Unpublished opinions are not binding precedent in this circuit.
PER CURIAM:
Vernon Wade Bame, Jr., pled guilty pursuant to a written plea agreement to one count of possession of a firearm by a felon in violation of 18 U.S.C. §§ 922(g)(1), 924(a)(2) (2012). The district court sentenced him to 60 months’ imprisonment, to be followed by three years of supervised release. On appeal, Bame’s counsel has filed a brief pursuant to Anders v. California, 386 U.S. 738, 87 S.Ct. 1396, 18 L.Ed.2d 493 (1967), stating that there are no meritorious grounds for appeal but questioning whether Bame’s prior North Carolina convictions were punishable by a term exceeding one year, and whether his sentence is procedurally reasonable, Bame was informed of his right to file a pro se supplemental brief, but has not done so.

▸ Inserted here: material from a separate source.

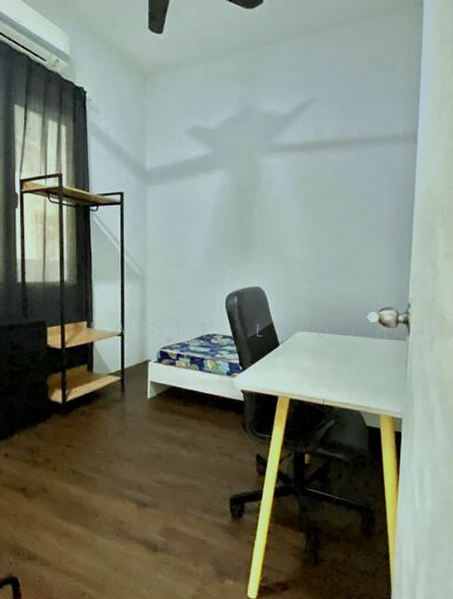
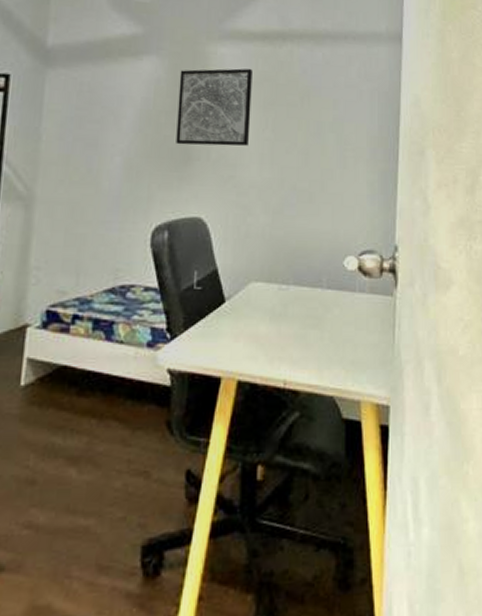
wall art: none [240,174,295,235] -> present [176,68,252,146]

In accordance with Anders, we have reviewed the record in this case and have found no meritorious grounds for appeal. Bame’s assertion that his prior convictions were not punishable for a term exceeding one year is foreclosed by our recent decision in United States v. Barlow, 811 F.3d 133 (4th Cir. 2015), cert. denied, — U.S. -, 136 S.Ct. 2041, 195 L.Ed.2d 239 (2016). Moreover, in light of Barlow, the district court did not err in calculating Bame’s base offense level pursuant to U.S. Sentencing Guidelines Manual § 2K2.1(a)(4)(A) (2014), and his sentence is procedurally reasonable. See Gall v. United States, 552 U.S. 38, 51, 128 S.Ct. 586, 169 L.Ed.2d 445 (2007). Accordingly, we affirm the district court’s judgment.

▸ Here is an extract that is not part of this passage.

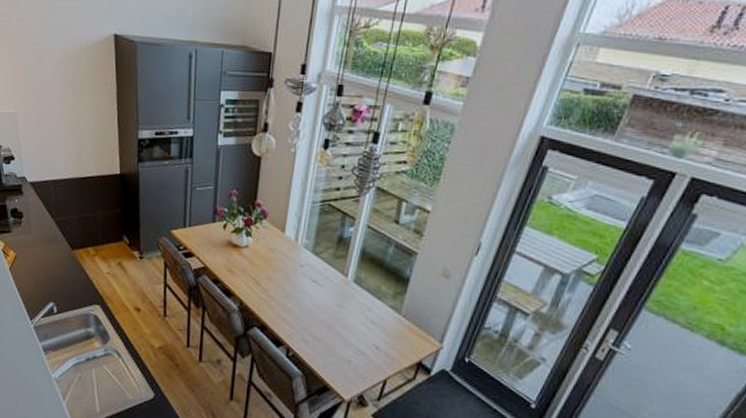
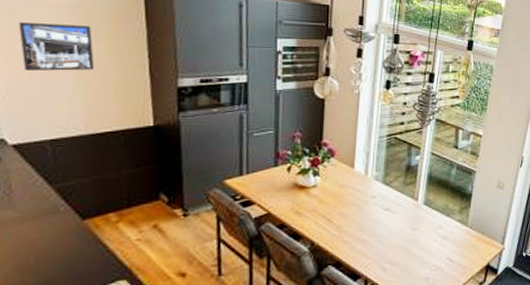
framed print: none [32,78,80,121] -> present [18,22,95,72]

This court requires that counsel inform Bame, in writing, of the right to petition the Supreme Court of the United States for further review. If Bame requests that a petition be filed, but counsel believes that such a petition would be frivolous, then counsel may move in this court for leave to withdraw from representation. Counsel’s motion must state that a copy thereof was served on Bame.
We dispense with oral argument because the facts- and legal contentions are adequately presented in the materials before this court and argument would not aid the decisional process.